The release of these substances occurs due to the decomposition of the waste contained - urea, hippuric acid, uric acid and other organic substances. At the same time, these substances can be used for binding calcium of substandard phosphorites and converting tricalcium phosphate into dicalcium phosphate, which is easily digested by plants, i.e. for obtaining or-ganomineral fertilizers.
The most rational way to use substandard phosphorites and animal waste, as well as to reduce the emission of harmful gases into the atmosphere, is to compost them in the form of a manure-phosphorite mixture. Composting waste can significantly reduce the environmental problems associated with the accumulation of waste by turning it into a safe valuable product, which is later used as an organic or organomineral fertilizer in agriculture [8].
The composting process has a natural origin and consists in the decomposition of the organic substance of the compost mixture by special groups of aerobic microorganisms. Therefore, to effectively perform the composting process, it is necessary to create optimal conditions for the life and active growth of these microorganisms. The following factors influence the composting process: the ratio of carbon and nitrogen (C: N) in the compost mixture, its moisture content, pH value, particle size distribution, uniformity of mixing, ensuring self-isolation in the volume of the compost mixture and its temperature. However, traditional composting methods result in a loss of about 55 % organic matter and 30-50 % nitrogen [9-11].

Provided material:
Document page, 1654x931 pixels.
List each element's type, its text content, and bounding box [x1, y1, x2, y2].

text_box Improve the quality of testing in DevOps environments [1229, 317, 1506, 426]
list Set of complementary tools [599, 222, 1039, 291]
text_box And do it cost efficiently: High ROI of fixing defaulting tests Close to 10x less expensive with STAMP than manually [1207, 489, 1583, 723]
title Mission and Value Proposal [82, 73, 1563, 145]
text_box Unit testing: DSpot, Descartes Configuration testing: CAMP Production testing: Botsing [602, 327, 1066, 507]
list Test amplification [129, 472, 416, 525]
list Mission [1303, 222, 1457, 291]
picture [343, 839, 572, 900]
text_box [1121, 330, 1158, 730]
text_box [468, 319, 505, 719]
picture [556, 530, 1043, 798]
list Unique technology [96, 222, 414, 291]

Problem set:
1) From the composting passage, list every factor it names as influencing the composting process.
2) Check each statement against the composting passage. Answer yes or no, and quote the words that settle it.
(a) Traditional composting methods lose about 55% of the organic matter.
(b) The decomposition in composting is carried out by anaerobic microorganisms.
(c) Dicalcium phosphate is difficult for plants to take up.
3) Extend the composting passage with a few sentences that pick up after its final line.

Exercise answers:
1)
- The ratio of carbon and nitrogen (C: N) in the compost mixture
- Its moisture content
- pH value
- Particle size distribution
- Uniformity of mixing
- Ensuring self-isolation in the volume of the compost mixture
- Its temperature

2)
(a) Yes: "traditional composting methods result in a loss of about 55 % organic matter"
(b) No: "by special groups of aerobic microorganisms"
(c) No: "dicalcium phosphate, which is easily digested by plants"

3)
To obtain a better and more efficient organomineral fertilizer and to create a favorable environment for the composting process, various additives are used (phosphate rock, simple superphosphate, ammonium sulfate, ammonium nitrate, potassium chloride), industrial waste (phosphogypsum) and agricultural ores (bentonite, glauconite, lime and etc.). Compost [12-14] based on animal waste containing inorganic fertilizers
or the combined use of organic and inorganic fertilizers to improve soil fertility and productivity and to reduce negative environmental impacts during intensive farming have been widely recognized in world agricultural practice.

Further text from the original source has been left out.